With the ever growing memory needs of modern applications, the memory management subsystem of Operating Systems (OSes) faces increasing pressure. The focus has shifted to the address translation (AT) overhead, a major contributor to memory access latency, and inherent to the decade-old, yet essential, virtual memory abstraction. Thus, CPU vendors provide increasingly complex hardware caches, Translation Lookaside Buffers (TLBs), aiming to speed up this operation. In order to enhance TLB’s efficiency, OS and HW cooperatively implement and support huge pages. Huge pages are virtually and physically contiguous memory areas, larger than 4KiB, that can be translated using a single TLB entry.

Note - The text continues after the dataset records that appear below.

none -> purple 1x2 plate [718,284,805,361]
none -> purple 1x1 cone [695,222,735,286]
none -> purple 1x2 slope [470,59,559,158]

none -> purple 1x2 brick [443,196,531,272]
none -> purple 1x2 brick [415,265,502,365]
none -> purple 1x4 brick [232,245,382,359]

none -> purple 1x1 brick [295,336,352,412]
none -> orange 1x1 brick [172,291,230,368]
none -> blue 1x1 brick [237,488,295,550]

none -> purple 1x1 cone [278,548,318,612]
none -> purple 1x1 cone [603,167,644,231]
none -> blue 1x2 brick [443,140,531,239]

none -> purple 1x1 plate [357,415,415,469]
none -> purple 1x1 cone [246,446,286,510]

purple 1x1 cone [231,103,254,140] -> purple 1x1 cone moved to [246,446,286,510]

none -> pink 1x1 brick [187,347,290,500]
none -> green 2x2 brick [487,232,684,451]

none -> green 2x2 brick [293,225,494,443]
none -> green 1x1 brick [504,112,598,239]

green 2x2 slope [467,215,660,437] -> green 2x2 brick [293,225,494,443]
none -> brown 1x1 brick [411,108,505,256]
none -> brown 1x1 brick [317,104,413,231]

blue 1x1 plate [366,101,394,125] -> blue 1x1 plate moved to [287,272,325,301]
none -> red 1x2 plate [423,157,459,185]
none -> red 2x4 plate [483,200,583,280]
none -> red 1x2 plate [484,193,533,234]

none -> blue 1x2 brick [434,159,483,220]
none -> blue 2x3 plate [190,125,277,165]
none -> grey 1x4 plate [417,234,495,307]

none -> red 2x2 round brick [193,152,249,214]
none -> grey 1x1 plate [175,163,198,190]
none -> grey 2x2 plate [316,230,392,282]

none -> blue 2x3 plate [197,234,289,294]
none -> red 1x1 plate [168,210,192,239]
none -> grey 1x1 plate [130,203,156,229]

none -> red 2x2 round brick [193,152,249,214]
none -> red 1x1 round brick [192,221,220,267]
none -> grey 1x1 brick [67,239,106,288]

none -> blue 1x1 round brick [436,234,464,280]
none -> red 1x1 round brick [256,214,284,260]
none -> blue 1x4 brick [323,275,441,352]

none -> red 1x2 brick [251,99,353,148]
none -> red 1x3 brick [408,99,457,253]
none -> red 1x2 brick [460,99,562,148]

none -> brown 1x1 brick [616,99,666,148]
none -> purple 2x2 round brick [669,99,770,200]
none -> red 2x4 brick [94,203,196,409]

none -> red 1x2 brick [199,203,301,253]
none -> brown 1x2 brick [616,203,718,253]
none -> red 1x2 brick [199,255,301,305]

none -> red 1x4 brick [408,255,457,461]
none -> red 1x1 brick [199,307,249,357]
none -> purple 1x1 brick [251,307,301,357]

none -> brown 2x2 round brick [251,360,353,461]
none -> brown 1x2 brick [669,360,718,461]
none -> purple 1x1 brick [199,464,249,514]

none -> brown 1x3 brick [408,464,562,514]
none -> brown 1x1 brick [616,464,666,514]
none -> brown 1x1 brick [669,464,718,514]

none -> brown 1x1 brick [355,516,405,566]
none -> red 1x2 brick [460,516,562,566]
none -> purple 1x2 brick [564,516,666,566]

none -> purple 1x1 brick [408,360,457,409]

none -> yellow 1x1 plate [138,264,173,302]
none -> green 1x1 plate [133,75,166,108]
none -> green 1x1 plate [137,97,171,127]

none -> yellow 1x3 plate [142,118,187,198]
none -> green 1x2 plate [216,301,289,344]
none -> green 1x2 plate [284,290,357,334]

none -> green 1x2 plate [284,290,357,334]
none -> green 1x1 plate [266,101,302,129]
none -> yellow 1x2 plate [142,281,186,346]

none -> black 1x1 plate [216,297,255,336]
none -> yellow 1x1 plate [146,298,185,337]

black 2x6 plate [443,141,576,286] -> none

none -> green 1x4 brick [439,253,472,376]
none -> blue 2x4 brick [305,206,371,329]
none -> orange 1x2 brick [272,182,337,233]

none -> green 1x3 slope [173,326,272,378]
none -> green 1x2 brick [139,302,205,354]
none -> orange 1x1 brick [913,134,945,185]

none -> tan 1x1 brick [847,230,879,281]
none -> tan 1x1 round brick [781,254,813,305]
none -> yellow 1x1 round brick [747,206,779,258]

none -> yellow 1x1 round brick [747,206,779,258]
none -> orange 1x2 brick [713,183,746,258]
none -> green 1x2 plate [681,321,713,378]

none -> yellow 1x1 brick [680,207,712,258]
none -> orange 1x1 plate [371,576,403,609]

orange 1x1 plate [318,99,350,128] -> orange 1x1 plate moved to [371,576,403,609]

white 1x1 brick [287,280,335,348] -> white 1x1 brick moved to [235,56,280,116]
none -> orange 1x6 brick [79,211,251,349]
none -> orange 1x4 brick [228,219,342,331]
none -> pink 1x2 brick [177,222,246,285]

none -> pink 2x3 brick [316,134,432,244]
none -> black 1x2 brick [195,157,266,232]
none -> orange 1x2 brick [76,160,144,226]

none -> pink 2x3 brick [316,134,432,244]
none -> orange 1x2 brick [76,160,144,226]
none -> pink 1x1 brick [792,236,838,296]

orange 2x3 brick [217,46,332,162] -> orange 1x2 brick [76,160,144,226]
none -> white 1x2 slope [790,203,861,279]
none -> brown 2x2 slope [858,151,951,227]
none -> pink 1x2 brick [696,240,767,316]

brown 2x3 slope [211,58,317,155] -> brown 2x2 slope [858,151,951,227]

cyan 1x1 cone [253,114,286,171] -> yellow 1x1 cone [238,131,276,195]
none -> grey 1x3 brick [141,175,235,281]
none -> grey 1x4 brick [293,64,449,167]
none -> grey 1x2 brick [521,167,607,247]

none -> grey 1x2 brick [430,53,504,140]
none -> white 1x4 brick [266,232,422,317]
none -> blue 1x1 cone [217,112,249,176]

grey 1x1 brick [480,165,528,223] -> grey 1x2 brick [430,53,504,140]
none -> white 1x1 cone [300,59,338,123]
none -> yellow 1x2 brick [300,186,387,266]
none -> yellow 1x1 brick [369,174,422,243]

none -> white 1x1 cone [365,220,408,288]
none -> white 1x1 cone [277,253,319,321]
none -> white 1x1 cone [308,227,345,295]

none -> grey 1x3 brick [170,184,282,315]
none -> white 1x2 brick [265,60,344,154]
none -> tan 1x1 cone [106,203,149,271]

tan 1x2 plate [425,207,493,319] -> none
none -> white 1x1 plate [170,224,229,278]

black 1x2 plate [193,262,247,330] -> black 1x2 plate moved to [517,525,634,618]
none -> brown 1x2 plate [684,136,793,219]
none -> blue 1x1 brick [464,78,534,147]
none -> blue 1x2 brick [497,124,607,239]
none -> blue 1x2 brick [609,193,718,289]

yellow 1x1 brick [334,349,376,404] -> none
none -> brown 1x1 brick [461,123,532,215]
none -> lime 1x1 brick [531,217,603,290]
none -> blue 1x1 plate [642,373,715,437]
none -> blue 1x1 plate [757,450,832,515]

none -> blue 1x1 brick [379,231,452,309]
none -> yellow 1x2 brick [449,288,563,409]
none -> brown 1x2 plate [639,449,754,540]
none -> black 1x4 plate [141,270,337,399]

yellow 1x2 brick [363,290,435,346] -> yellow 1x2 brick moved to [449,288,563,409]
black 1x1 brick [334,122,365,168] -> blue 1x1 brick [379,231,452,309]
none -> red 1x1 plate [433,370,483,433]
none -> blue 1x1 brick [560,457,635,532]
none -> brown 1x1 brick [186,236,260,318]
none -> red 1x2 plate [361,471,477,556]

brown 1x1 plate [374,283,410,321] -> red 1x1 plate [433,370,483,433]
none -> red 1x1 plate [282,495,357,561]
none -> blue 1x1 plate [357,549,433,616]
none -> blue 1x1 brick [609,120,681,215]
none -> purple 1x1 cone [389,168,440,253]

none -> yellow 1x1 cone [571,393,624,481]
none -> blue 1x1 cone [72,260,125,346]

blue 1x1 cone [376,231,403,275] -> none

Modern, widely adopted OSes seem to not quite achieve the expected performance benefits of huge pages, partially due to cost-unaware, opportunistic, greedy allocation policies that lead them to pitfalls. On the other hand, architectures such as ARMv8-A and RISC-V introduce new huge page sizes of 64KiB and 32MiB, further complicating huge page allocation policies. In this Diploma Thesis, we introduce an existing, revolutionary technology, named eBPF, and demonstrate how it can be used to implement custom policies in the Linux memory subsystem. Inspired by CBMM, we develop an eBPF-based system that guides the kernel’s decision on which huge page size, if any, to allocate. Our approach determines the most beneficial huge page size based on user-defined benefits and empirically calculated, fixed system costs associated with promoting memory regions to different huge page sizes.